● **Problem description**:
Once the line with "- Executed a large-scale" is found in the data, output it and each following line exactly, up to and including the line with "- Developed a", and nothing before or after.

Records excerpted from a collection
+++++

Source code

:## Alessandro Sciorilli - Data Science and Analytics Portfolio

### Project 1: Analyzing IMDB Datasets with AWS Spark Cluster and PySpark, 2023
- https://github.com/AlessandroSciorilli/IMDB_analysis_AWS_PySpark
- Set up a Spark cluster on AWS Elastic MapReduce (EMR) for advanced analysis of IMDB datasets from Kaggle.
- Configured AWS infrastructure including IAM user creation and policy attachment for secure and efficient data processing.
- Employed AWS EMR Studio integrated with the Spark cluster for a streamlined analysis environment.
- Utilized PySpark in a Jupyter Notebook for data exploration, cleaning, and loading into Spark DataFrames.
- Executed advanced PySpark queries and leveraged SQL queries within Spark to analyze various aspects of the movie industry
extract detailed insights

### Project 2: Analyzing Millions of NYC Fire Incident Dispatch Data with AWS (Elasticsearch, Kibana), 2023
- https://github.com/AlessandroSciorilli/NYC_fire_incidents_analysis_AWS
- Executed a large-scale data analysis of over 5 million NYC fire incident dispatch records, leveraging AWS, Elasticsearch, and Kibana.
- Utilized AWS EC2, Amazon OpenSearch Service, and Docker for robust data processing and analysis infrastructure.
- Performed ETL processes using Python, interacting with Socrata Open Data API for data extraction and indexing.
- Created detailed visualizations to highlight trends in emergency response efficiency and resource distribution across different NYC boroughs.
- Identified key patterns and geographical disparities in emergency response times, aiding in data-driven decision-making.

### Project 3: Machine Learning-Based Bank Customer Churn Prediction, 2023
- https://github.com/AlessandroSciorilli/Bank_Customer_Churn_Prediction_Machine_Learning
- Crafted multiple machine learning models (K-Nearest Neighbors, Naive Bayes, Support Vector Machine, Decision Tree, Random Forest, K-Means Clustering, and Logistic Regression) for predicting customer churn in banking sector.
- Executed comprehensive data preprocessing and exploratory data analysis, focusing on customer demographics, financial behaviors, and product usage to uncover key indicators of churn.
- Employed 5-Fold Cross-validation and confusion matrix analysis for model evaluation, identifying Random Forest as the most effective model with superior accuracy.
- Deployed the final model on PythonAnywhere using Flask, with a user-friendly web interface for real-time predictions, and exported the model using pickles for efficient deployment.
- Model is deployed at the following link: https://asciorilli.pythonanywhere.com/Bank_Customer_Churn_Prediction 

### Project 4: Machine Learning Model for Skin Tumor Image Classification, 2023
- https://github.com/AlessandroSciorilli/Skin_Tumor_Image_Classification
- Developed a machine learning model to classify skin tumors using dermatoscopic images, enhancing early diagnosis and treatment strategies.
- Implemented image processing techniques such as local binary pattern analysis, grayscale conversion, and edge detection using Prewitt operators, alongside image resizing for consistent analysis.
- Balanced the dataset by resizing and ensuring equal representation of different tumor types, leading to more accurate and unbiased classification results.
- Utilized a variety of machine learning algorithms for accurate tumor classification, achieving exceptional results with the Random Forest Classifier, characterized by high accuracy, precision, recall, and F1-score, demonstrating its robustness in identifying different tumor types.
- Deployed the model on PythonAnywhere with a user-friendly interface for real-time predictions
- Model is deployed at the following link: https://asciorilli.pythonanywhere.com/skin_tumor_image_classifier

+++++

● **Task response**:
- Executed a large-scale data analysis of over 5 million NYC fire incident dispatch records, leveraging AWS, Elasticsearch, and Kibana.
- Utilized AWS EC2, Amazon OpenSearch Service, and Docker for robust data processing and analysis infrastructure.
- Performed ETL processes using Python, interacting with Socrata Open Data API for data extraction and indexing.
- Created detailed visualizations to highlight trends in emergency response efficiency and resource distribution across different NYC boroughs.
- Identified key patterns and geographical disparities in emergency response times, aiding in data-driven decision-making.

### Project 3: Machine Learning-Based Bank Customer Churn Prediction, 2023
- https://github.com/AlessandroSciorilli/Bank_Customer_Churn_Prediction_Machine_Learning
- Crafted multiple machine learning models (K-Nearest Neighbors, Naive Bayes, Support Vector Machine, Decision Tree, Random Forest, K-Means Clustering, and Logistic Regression) for predicting customer churn in banking sector.
- Executed comprehensive data preprocessing and exploratory data analysis, focusing on customer demographics, financial behaviors, and product usage to uncover key indicators of churn.
- Employed 5-Fold Cross-validation and confusion matrix analysis for model evaluation, identifying Random Forest as the most effective model with superior accuracy.
- Deployed the final model on PythonAnywhere using Flask, with a user-friendly web interface for real-time predictions, and exported the model using pickles for efficient deployment.
- Model is deployed at the following link: https://asciorilli.pythonanywhere.com/Bank_Customer_Churn_Prediction 

### Project 4: Machine Learning Model for Skin Tumor Image Classification, 2023
- https://github.com/AlessandroSciorilli/Skin_Tumor_Image_Classification
- Developed a machine learning model to classify skin tumors using dermatoscopic images, enhancing early diagnosis and treatment strategies.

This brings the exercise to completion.